As of In 2007 2007, Berikon had an unemployment rate of 2.46%. As of 2005, there were 85 people employed in the primary economic sector and about 22 businesses involved in this sector. 142 people are employed in the secondary sector and there are 33 businesses in this sector. 956 people are employed in the tertiary sector, with 191 businesses in this sector.

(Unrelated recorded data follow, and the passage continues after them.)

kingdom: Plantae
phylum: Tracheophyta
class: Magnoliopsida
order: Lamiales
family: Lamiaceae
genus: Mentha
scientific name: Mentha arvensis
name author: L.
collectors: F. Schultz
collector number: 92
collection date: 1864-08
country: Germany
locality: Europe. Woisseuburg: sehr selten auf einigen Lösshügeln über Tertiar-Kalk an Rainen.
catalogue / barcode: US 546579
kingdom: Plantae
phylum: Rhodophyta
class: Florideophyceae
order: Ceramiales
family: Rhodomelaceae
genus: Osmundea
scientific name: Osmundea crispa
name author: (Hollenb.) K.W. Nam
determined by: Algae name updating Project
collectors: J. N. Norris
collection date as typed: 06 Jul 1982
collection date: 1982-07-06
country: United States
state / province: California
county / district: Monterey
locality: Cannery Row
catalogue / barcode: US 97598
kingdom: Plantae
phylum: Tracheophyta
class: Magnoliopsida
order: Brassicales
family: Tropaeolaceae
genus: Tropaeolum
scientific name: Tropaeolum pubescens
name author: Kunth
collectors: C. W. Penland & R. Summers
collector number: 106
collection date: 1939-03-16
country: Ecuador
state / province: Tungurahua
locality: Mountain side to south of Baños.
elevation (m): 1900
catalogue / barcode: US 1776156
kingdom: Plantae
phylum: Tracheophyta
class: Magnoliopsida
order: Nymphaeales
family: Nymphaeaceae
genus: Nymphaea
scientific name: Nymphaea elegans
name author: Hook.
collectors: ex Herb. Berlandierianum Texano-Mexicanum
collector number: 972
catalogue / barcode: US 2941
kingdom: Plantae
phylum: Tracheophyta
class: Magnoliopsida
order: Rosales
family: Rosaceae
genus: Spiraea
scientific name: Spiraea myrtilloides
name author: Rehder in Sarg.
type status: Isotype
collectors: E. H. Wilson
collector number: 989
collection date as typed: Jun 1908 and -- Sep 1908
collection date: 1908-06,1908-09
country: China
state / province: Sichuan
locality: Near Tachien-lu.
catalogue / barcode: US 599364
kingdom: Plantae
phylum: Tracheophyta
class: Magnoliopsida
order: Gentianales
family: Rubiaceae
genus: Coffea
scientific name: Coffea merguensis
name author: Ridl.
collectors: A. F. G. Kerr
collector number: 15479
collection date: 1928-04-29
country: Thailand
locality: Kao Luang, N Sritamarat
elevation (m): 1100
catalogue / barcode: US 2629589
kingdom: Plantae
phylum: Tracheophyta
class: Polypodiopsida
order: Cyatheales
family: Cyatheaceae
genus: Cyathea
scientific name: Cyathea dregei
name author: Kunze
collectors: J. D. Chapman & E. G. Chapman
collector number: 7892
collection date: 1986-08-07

As of 2000 there were 2,504 total workers who lived in the municipality. Of these, 2,037 or about 81.3% of the residents worked outside Berikon while 644 people commuted into the municipality for work. There were a total of 1,111 jobs (of at least 6 hours per week) in the municipality. Of the working population, 19.5% used public transportation to get to work, and 56.9% used a private car. The majority of the working residents commute to jobs in the city of Zürich or in the towns of the nearby Limmat Valley (Dietikon, Spreitenbach, Schlieren).

==Transportation==
The Berikon-Widen station of the Bremgarten-Dietikon-Bahn stands right on the Mutschellen pass. This station is a stop of the S-Bahn Zürich on the line S17 serviced by the Bremgarten-Dietikon-Bahn. Buses of two Postauto lines, each with a terminus at Berikon-Widen station, connect the Mutschellen communities with Baden to the north and Zürich at the Wiedikon station to the east. The No. 350 Postauto line to Zürich Wiedikon also affords a good connection in Birmensdorf with the S9 and S15 train lines to Zürich, Affoltern am Albis, and Zug.

Before the A1 expressway was built, the Mutschellen pass was the main connection for auto traffic between Zürich and Bern. Now, the road to Bern (Bernstrasse or Hauptstrasse 1) is still an important carrier of road traffic, particularly commuters. With the completion of the A4 expressway much more traffic (at least 5% by 2015) was expected through Berikon for travellers heading for the interchange at Birmensdorf (approx. 3 km away). Berikon performed roadwork with a view to reduce the flow of transit vehicles. The project implementing these remedial measures is planned to last some 2.5 years and was to be completed in autumn of 2011.